Potential Risks

Potential Risks

In cases of untreated gonorrhea, the residual effects of chronic pelvic inflammatory disease, infertility, and ectopic pregnancy are well known. Other complications of untreated gonorrhea in both men and women include dermatitis (inflammation of the skin), carditis (inflammation of the heart), meningitis (inflammation of brain meninges), and arthritis (inflammation of the joints). The incidence of these complications is higher among women due to the prolonged period of infection without symptoms.

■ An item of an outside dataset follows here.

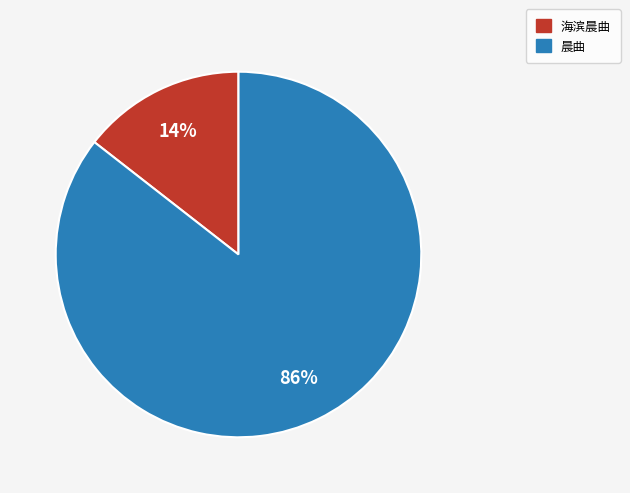

True or false: 海滨晨曲 accounts for 20% of the total.

False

Newborn infants whose mothers have untreated gonorrhea may acquire gonococcal opthalmia neonatorum during the birth process. Infection to the infant is transmitted by direct contact between the baby’s eyes and the infected tissues of the mother. Opthalmia neonatorum is an acute conjunctivitis which can lead to corneal ulceration and subsequent blindness if not treated properly. The most effective means of prevention is the instillation of 1% silver nitrate solution into the eyes of infants at birth.

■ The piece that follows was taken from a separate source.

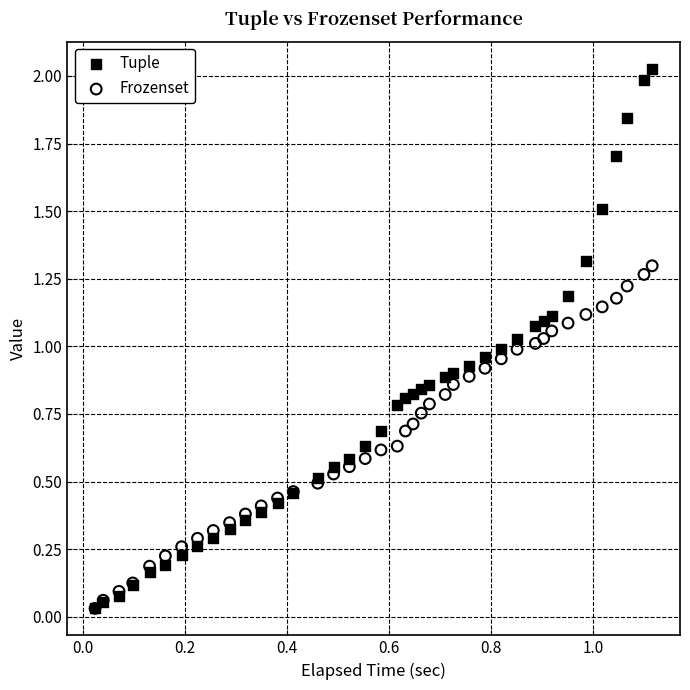

Which series has the widest spread of Y values?

Tuple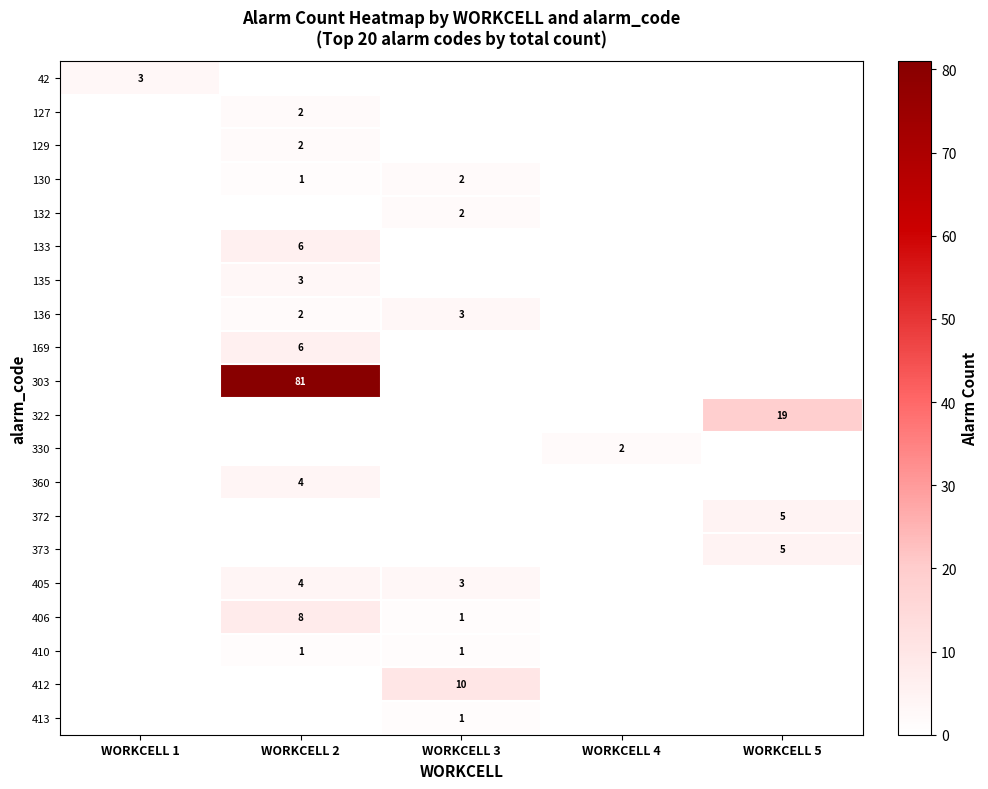

Is it true that 130 equals 2 at WORKCELL 3?

True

In females, extension of the gonococcal infection to the fallopian tubes is referred to as acute salpingitis (pelvic inflammatory disease or PID) and occurs in 10 to 15 percent of females with gonorrhea. Infection can escape from the fallopian tubes into the pelvis resulting in pelvic peritonitis. Patient’s history may reveal chills, fever, sever abdominal pain, nausea, and vomiting. Physical assessment may reveal swollen and tender inguinal lymph nodes and a purulent vaginal discharge. Patients may experience an exquisite pain when the cervix is manipulated during the pelvic examination. Abnormal laboratory values commonly include an elevated erythrocyte sedimentation rate and leukocytosis (increased number of white blood cells). Partial or complete closure of the fallopian tubes can occur due to scar formation which may predispose to tubal pregnancy or result in sterility. Approximately 15 percent of females with one episode of gonococcal salpingitis become sterile. Chronic pelvic inflammatory disease can lead to abnormal menstrual periods, pain with intercourse, low back pain, anemia, and periodic recurrence of the acute symptoms. Signs of pelvic inflammation (pain, purulent discharge) and communicability must be viewed as the most characteristic problems of patients with acute salpingitis of gonococcal origin. Interventions include drug therapy, follow-up and prevention of complications. Follow- up of patients with repeat pelvic examination and cultures for Neisseria gonorrhoeae is essential. Failure to examine and treat male sex partners is a major cause of recurrent gonococcal salpingitis.

Disseminated gonococcal infection results from the systemic spread of the organism via the bloodstream resulting in a variety of clinical manifestations including arthritis, tenosynovitis, skin eruptions, meningitis, endocarditis, pericarditis, toxic hepatitis, and, rarely, fulminant gonococcemia. A diagnosis of disseminated gonococcal infection is supported by the presence of Neisseria gonorrhoeae on culture or on specific immunoflourescent strain of blood, synovial fluid, cerebrospinal fluid, or skin lesions. Patients with disseminated gonococcal infection should preferably be hospitalized and treated with high doses of intravenous aqueous crystalline penicillin G until clinical improvement occurs.

Isolation of patients with gonorrhea is not necessary. Patients should be instructed not to engage in sexual activity for at least 24 hours after treatment. There is no evidence that an attack of gonorrhea produces immunity to subsequent infections. Patients should refrain from intercourse with untreated previous sexual partners to avoid reinfection.